Sara left with him and both are now safely are back in Kabul. Part of me wanted to go with them but duty keeps me here. The intense Dari immersion continues but it’s not enough for me to follow closely the discussions and understand the reporting out. I couldn’t tell much about the quality of the reports and the underlying reasoning and so I kept quiet. I am always a few sentences behind when someone translates and few people can do this.
In between translations I did some house cleaning of my mailbox, reading stuff saved for later and tried to keep my feet warm by rubbing them under the table. While it is nice and warm outside, on this inside of this marble and stone building it is kind of clammy, a cold that gets in your bones.

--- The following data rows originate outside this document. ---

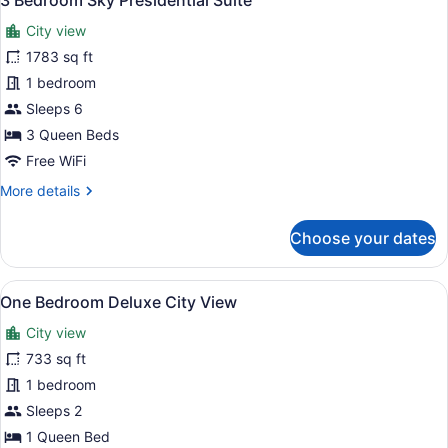
3 Bedroom Sky Presidential Suite
all
City view
photos
for
1783 sq ft
3
1 bedroom
Bedroom
Sleeps 6
Sky
3 Queen Beds
Presidential
Free WiFi
Suite
More
More details
details
for
Choose your dates
3
Bedroom
Sky
View
A modern living room with a grey so
20
Presidential
One Bedroom Deluxe City View
all
Suite
City view
photos
for
733 sq ft
One
1 bedroom
Bedroom
Sleeps 2
Deluxe
1 Queen Bed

Outside spring is not only in the air; new grass is covering the hills with a thin green veil and the gardeners were already busy preparing beds for planting. Still, snow is predicted for tomorrow.
I was asked to close the four day event with a final speech which I needed to improvise on the spot. Luckily, while one sentence was being translated I was able to think up my next sentence.

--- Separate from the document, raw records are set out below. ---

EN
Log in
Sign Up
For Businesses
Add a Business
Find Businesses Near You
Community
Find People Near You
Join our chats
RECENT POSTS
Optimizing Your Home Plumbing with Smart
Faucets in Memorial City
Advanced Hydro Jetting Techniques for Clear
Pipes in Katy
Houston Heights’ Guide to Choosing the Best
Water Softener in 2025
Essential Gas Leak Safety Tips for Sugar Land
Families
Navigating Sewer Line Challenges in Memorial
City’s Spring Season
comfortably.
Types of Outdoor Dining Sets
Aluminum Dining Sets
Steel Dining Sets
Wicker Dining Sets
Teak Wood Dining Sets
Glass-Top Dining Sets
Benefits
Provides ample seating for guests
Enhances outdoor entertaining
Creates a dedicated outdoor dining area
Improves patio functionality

After lunch the participants in the event from the other provinces were taken on a tour of Herat and I joined the ride. We paid a visit to Ismael Khan’s Jihad museum that I had already visited last October, then by night.

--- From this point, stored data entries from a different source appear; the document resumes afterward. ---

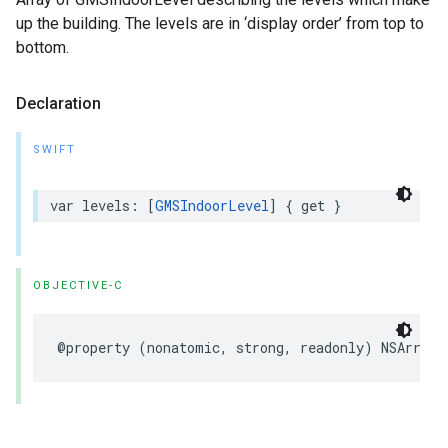
up the building. The levels are in ‘display order’ from top to
bottom.
Declaration
SWIFT
var
levels
:
[
GMSIndoorLevel
]
{
get
}
OBJECTIVE-C
@property
(
nonatomic
,
strong
,
readonly
)
NSArray
<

Last time I had labeled it a monument that celebrated war but now I saw it differently as I watched the Afghans intently stare at scenes and speak in muted tones to one another. It is not an abstract thing for them and they recognize names and dates and faces. I kept wanting to ask them, where were you when all this was happening in Herat, but decided not to.
I kept looking at a small replica of a traditional village house where the roof had been blown in and the adult-size dolls were all crumpled under the debris while an infant was sleeping peacefully in its crib – a yaatim, I learned, an orphan. I calculated that the real life model for this baby would now be about 16 years old now. Would he be full of revenge or dead already?
We visited the site of the Jihad House high on the hill with its unwelcoming blue glass mirror windows (no entry) and surveyed what may have been a battle field. Driving back to the main road we passed much war debris: rusted tanks in various states of dismantlement.
At the main road we passed the Five Star Hotel where the US consulate had just settled in when a mortar destroyed part of the 4th and 5th floor. There is still a gaping hole. It is a miracle no one was killed, the mortar hit the staircase, right in between the guest rooms.
We visited two more sites, one a shrine of a famous poet, surrounded by white marble graves and another of a spiritual leader whose name I name I can’t remember. Next to the shrine, in its enclosed yard, is a gravel patch with a narrow marble slap.
Legend has it that if you place your head on the stone, pray, fold your arms, you will roll towards the edges of the flat surface as if you are rolling down a steep hill. Under loud and irreverent laughter several of our group tried this, most without success, until some elder called our party to order and all the doctors became quiet like a bunch of reprimanded boys in class.
They were living right up to the stereotype that western-clad and educated men are breaking with tradition and are doing things that are bad for Afghanistan. This tension runs like a deep fissure through this country.
At the second shrine several male and female beggars showed the really desperate side of this society. I usually don’t give money to beggars but the sight was so sorry I couldn’t stop the impulse. I was immediately reminded that the men were heroine users and would use my 10 Afs to by one fifth of their next hit. This is the dilemma of giving to beggar: you care enough so that you can’t say ‘I don’t care what they do with the money.’